- **GOAL**
Copy out the lines of the items with "common name" swapped for "vernacular name" and every other word left as it is. Omit the pictures from your copy.

- **RECORD LIST**
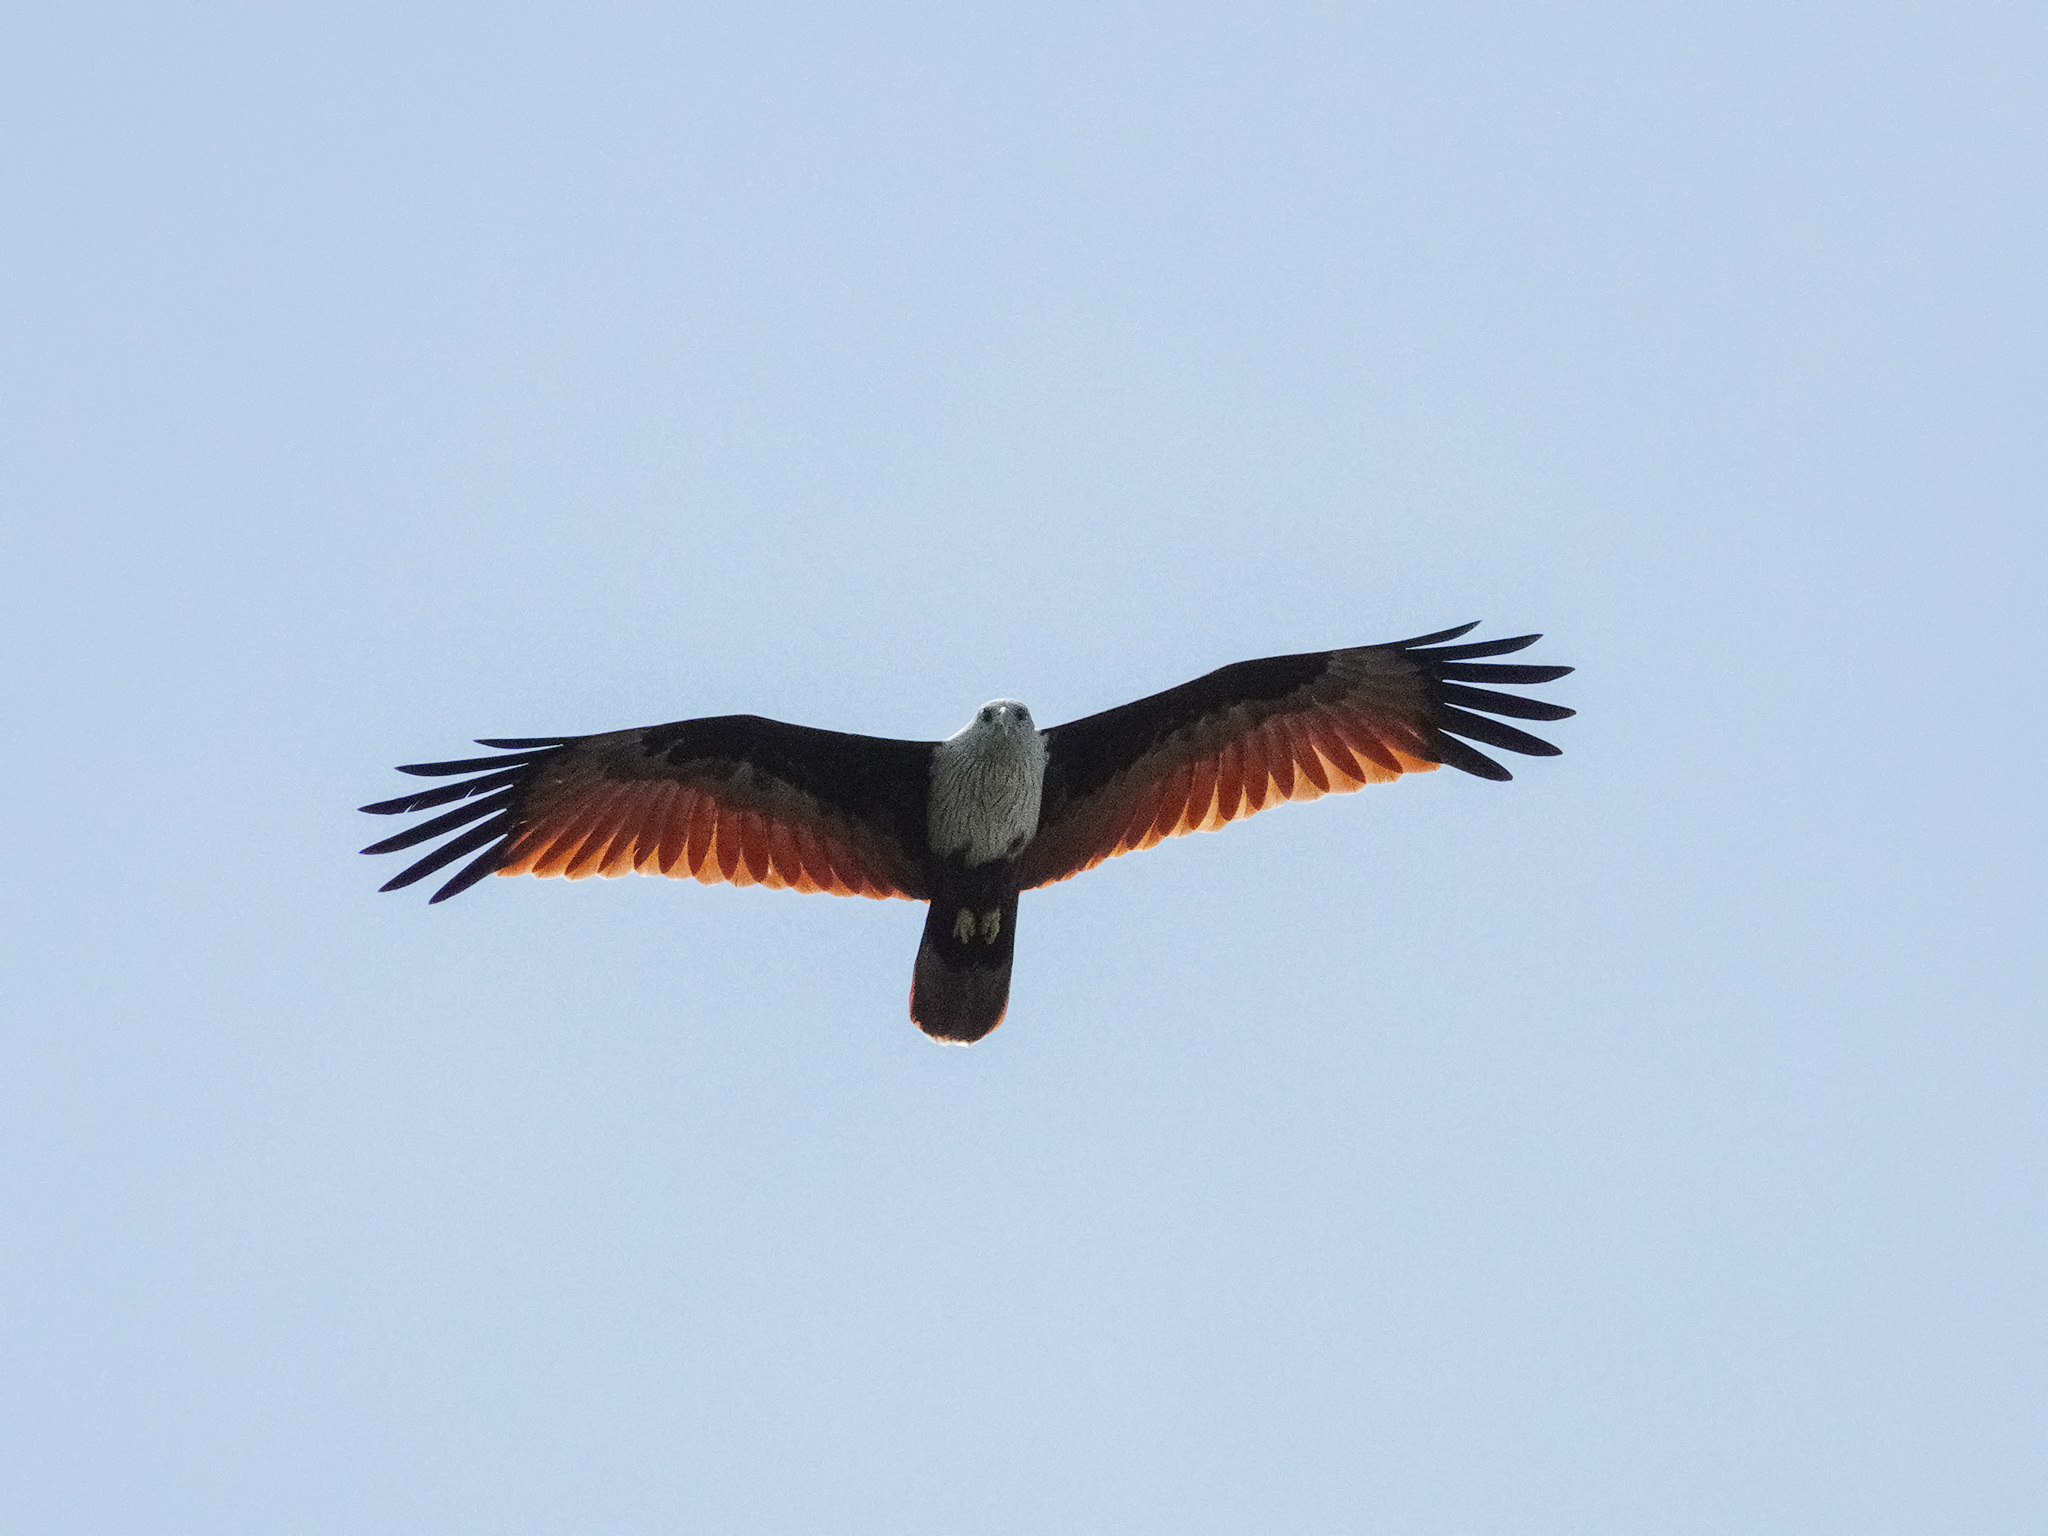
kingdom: Animalia
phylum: Chordata
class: Aves
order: Accipitriformes
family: Accipitridae
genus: Haliastur
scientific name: Haliastur indus
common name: Brahminy kite
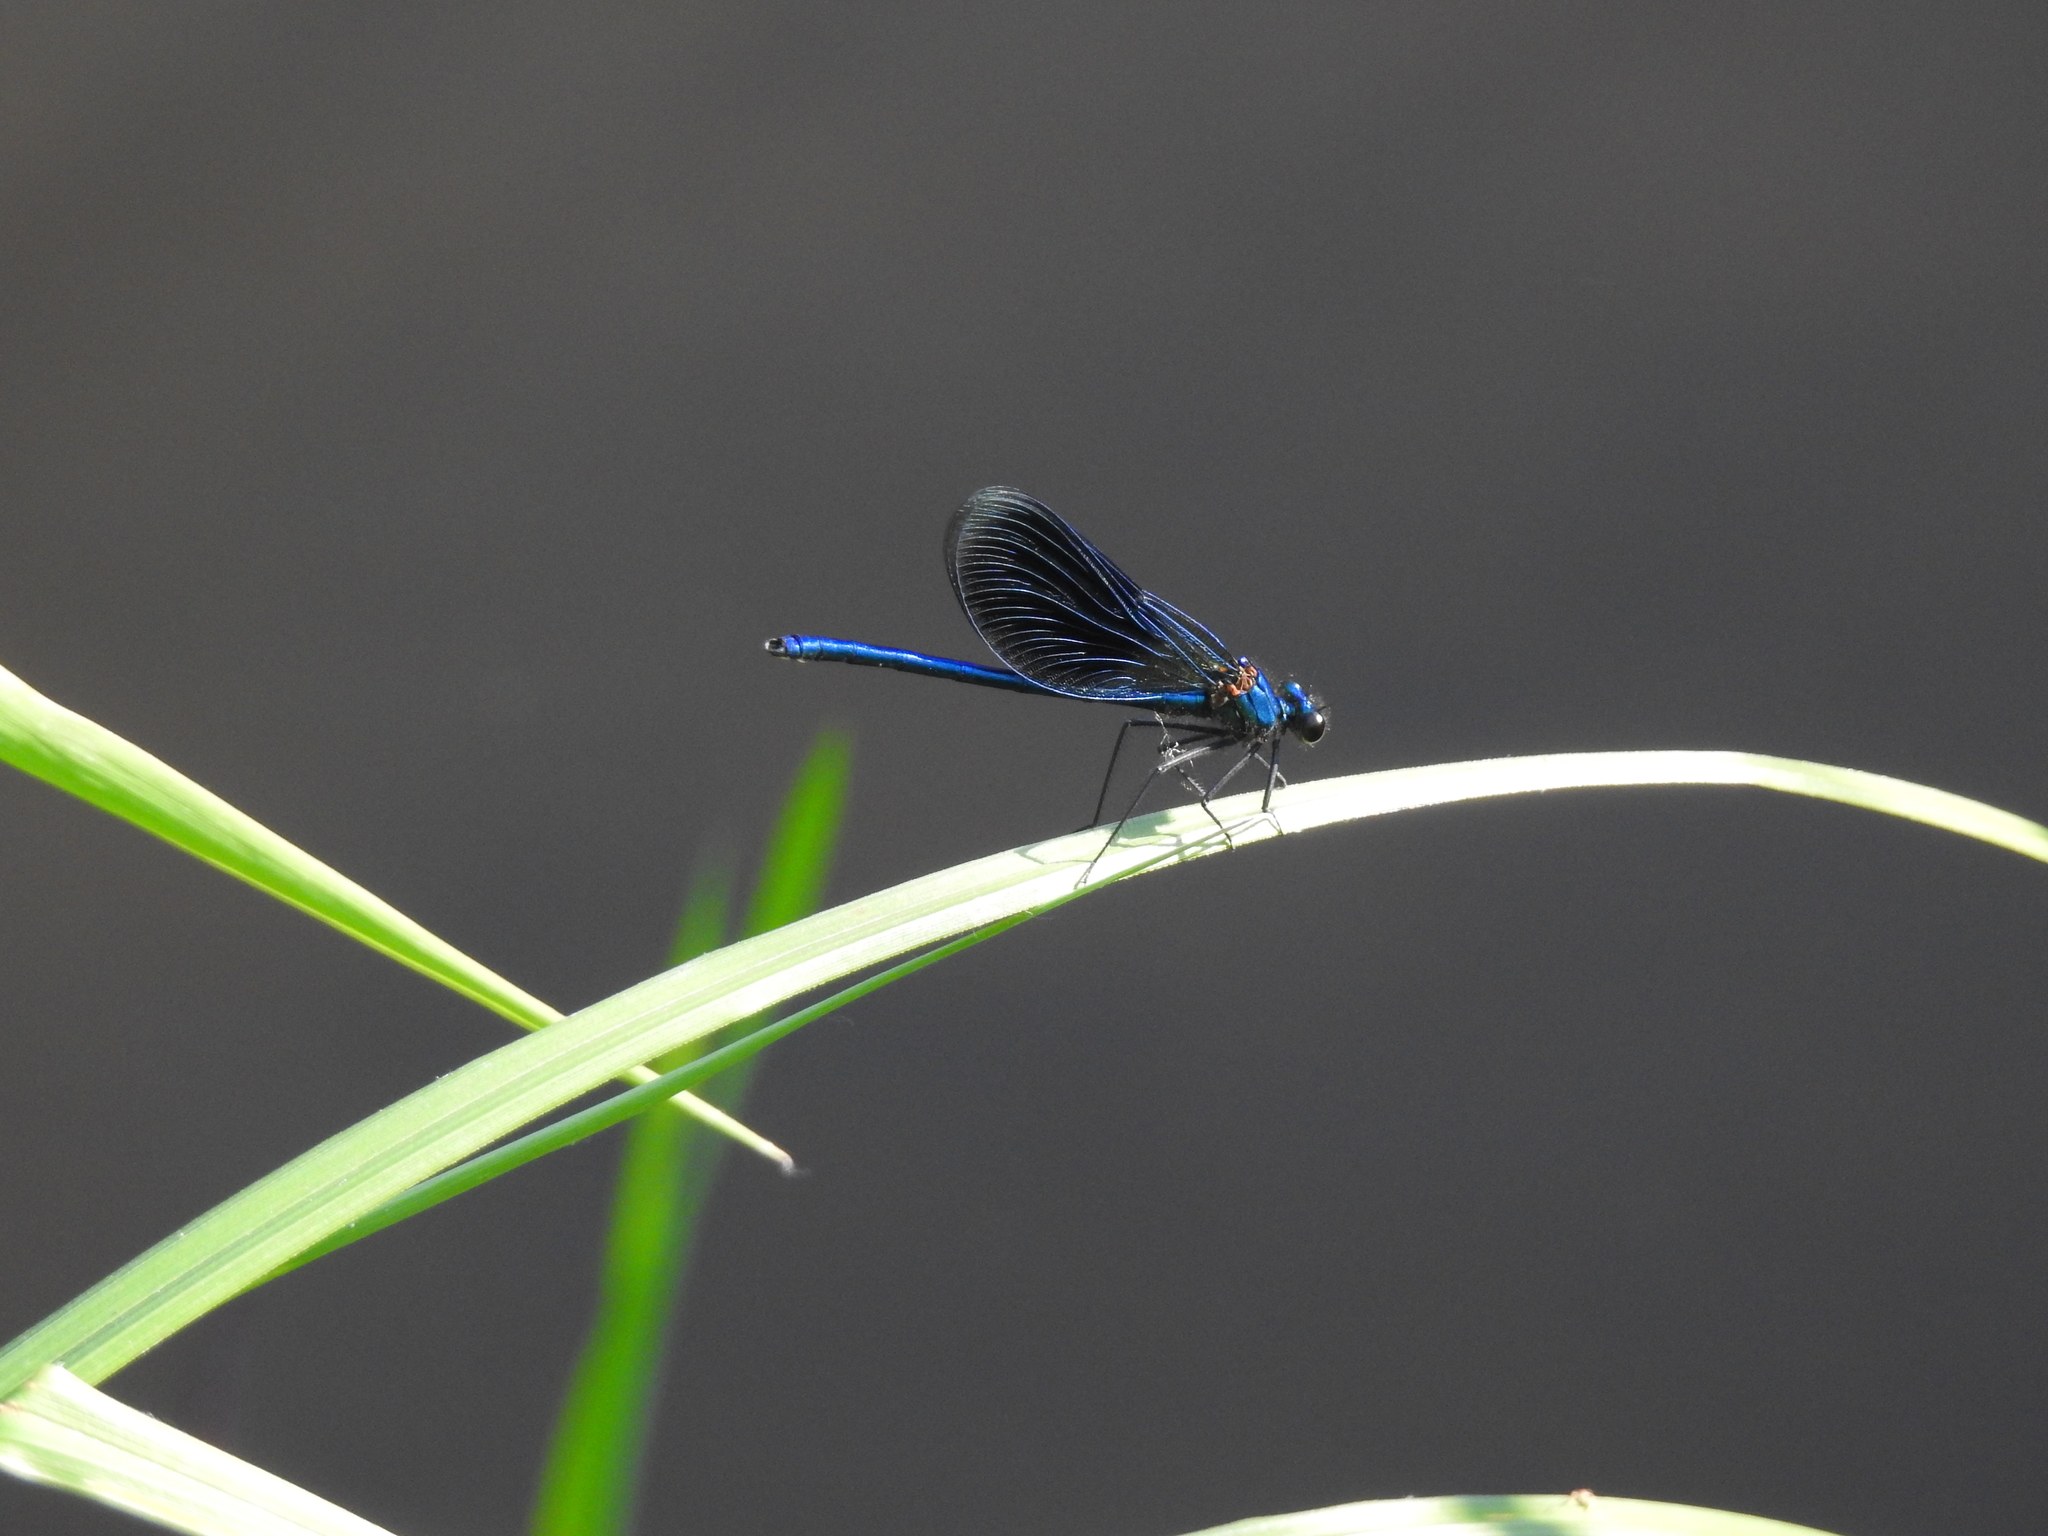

- **COMPLETED TASK**
kingdom: Animalia
phylum: Chordata
class: Aves
order: Accipitriformes
family: Accipitridae
genus: Haliastur
scientific name: Haliastur indus
vernacular name: Brahminy kite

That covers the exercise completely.